[Saved entries]
╔══
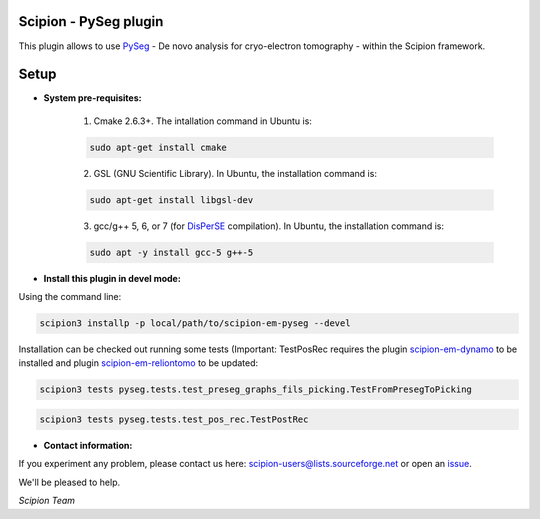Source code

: =======================
Scipion - PySeg plugin
=======================

This plugin allows to use PySeg_ - De novo analysis for cryo-electron tomography - within the Scipion framework.

=====
Setup
=====

- **System pre-requisites:**

    1. Cmake 2.6.3+. The intallation command in Ubuntu is:

    .. code-block::

        sudo apt-get install cmake

    2. GSL (GNU Scientific Library). In Ubuntu, the installation command is:

    .. code-block::

        sudo apt-get install libgsl-dev

    3. gcc/g++ 5, 6, or 7 (for DisPerSE_ compilation). In Ubuntu,
       the installation command is:

    .. code-block::

        sudo apt -y install gcc-5 g++-5

- **Install this plugin in devel mode:**

Using the command line:

.. code-block::

    scipion3 installp -p local/path/to/scipion-em-pyseg --devel

Installation can be checked out running some tests (Important: TestPosRec requires the plugin scipion-em-dynamo_
to be installed and plugin scipion-em-reliontomo_ to be updated:

.. code-block::

     scipion3 tests pyseg.tests.test_preseg_graphs_fils_picking.TestFromPresegToPicking

.. code-block::

    scipion3 tests pyseg.tests.test_pos_rec.TestPostRec

- **Contact information:**

If you experiment any problem, please contact us here: scipion-users@lists.sourceforge.net or open an issue_.

We'll be pleased to help.

*Scipion Team*


.. _PySeg: https://github.com/anmartinezs/pyseg_system
.. _DisPerSE: http://www2.iap.fr/users/sousbie/web/html/indexd41d.html
.. _scipion-em-dynamo: https://github.com/scipion-em/scipion-em-dynamo
.. _scipion-em-reliontomo: https://github.com/scipion-em/scipion-em-reliontomo
.. _issue: https://github.com/scipion-em/scipion-em-pyseg/issues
╚══
§ Directions
Will you restate every entry word for word and omit the images?

§ Written solution
Source code

: =======================
Scipion - PySeg plugin
=======================

This plugin allows to use PySeg_ - De novo analysis for cryo-electron tomography - within the Scipion framework.

=====
Setup
=====

- **System pre-requisites:**

    1. Cmake 2.6.3+. The intallation command in Ubuntu is:

    .. code-block::

        sudo apt-get install cmake

    2. GSL (GNU Scientific Library). In Ubuntu, the installation command is:

    .. code-block::

        sudo apt-get install libgsl-dev

    3. gcc/g++ 5, 6, or 7 (for DisPerSE_ compilation). In Ubuntu,
       the installation command is:

    .. code-block::

        sudo apt -y install gcc-5 g++-5

- **Install this plugin in devel mode:**

Using the command line:

.. code-block::

    scipion3 installp -p local/path/to/scipion-em-pyseg --devel

Installation can be checked out running some tests (Important: TestPosRec requires the plugin scipion-em-dynamo_
to be installed and plugin scipion-em-reliontomo_ to be updated:

.. code-block::

     scipion3 tests pyseg.tests.test_preseg_graphs_fils_picking.TestFromPresegToPicking

.. code-block::

    scipion3 tests pyseg.tests.test_pos_rec.TestPostRec

- **Contact information:**

If you experiment any problem, please contact us here: scipion-users@lists.sourceforge.net or open an issue_.

We'll be pleased to help.

*Scipion Team*


.. _PySeg: https://github.com/anmartinezs/pyseg_system
.. _DisPerSE: http://www2.iap.fr/users/sousbie/web/html/indexd41d.html
.. _scipion-em-dynamo: https://github.com/scipion-em/scipion-em-dynamo
.. _scipion-em-reliontomo: https://github.com/scipion-em/scipion-em-reliontomo
.. _issue: https://github.com/scipion-em/scipion-em-pyseg/issues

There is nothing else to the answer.